> _QUÉ SE PIDE_
Vuelve a escribir completo y sin cambios el relato sobre la renuncia en solidaridad con un colega despedido.

Pero después de que la administración de la agencia tomó una decisión que no pude apoyar y despidió a uno de mis colegas, no pude más.  Intenté protestar—escribí una carta defendiendo a mi colega y indicando que era indispensable para nuestra organización—pero la decisión ya se había tomado.  Y como los entrenadores en mi secundaria, sentí la necesidad de ponerme en solidaridad con él y renunciar.  Ha sido una de las decisiones más difíciles y más claras de mi vida.  Lo supe inmediatamente; tuve que hacerlo.  La mayoría de los voluntarios no están de acuerdo con el despido de nuestro colega, y otros pocos han decidido renunciar también.  Otros quieren continuar, a pesar de su oposición.  Respecto las decisiones de cada uno; pero en mi caso, sé que necesité renunciar.

> _DATOS MOSTRADOS_
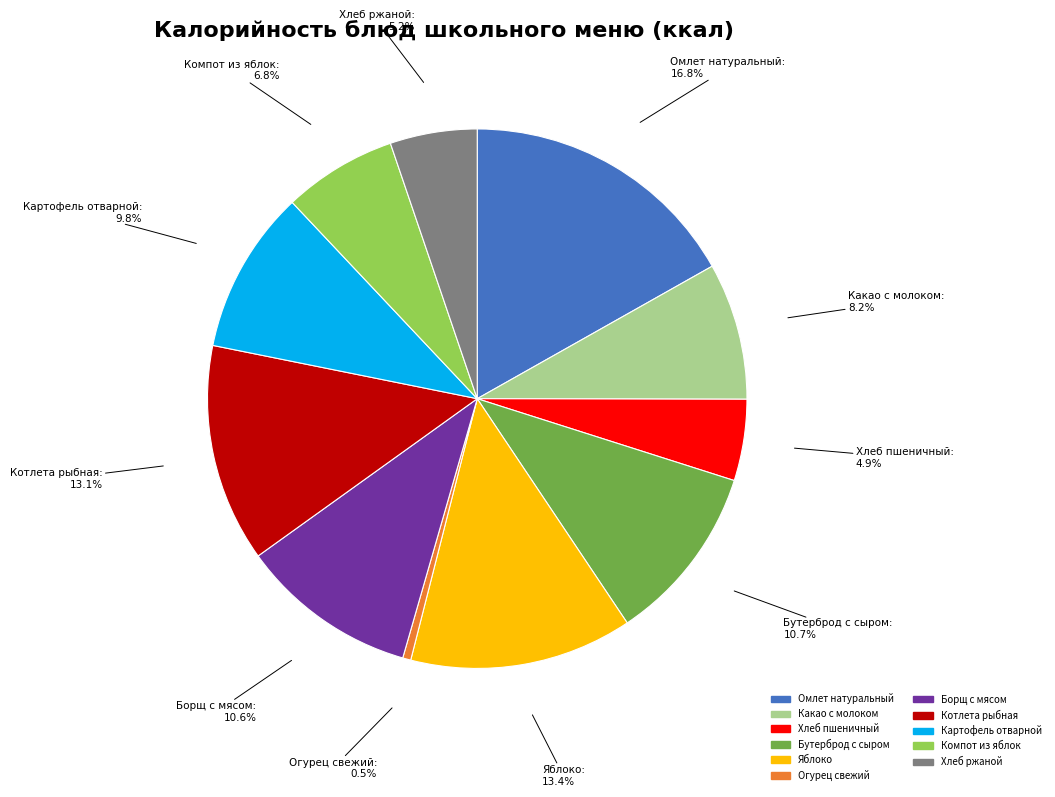

Does Огурец свежий account for over 50% of the chart?

No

> _SOLUCIÓN_
Pero después de que la administración de la agencia tomó una decisión que no pude apoyar y despidió a uno de mis colegas, no pude más.  Intenté protestar—escribí una carta defendiendo a mi colega y indicando que era indispensable para nuestra organización—pero la decisión ya se había tomado.  Y como los entrenadores en mi secundaria, sentí la necesidad de ponerme en solidaridad con él y renunciar.  Ha sido una de las decisiones más difíciles y más claras de mi vida.  Lo supe inmediatamente; tuve que hacerlo.  La mayoría de los voluntarios no están de acuerdo con el despido de nuestro colega, y otros pocos han decidido renunciar también.  Otros quieren continuar, a pesar de su oposición.  Respecto las decisiones de cada uno; pero en mi caso, sé que necesité renunciar.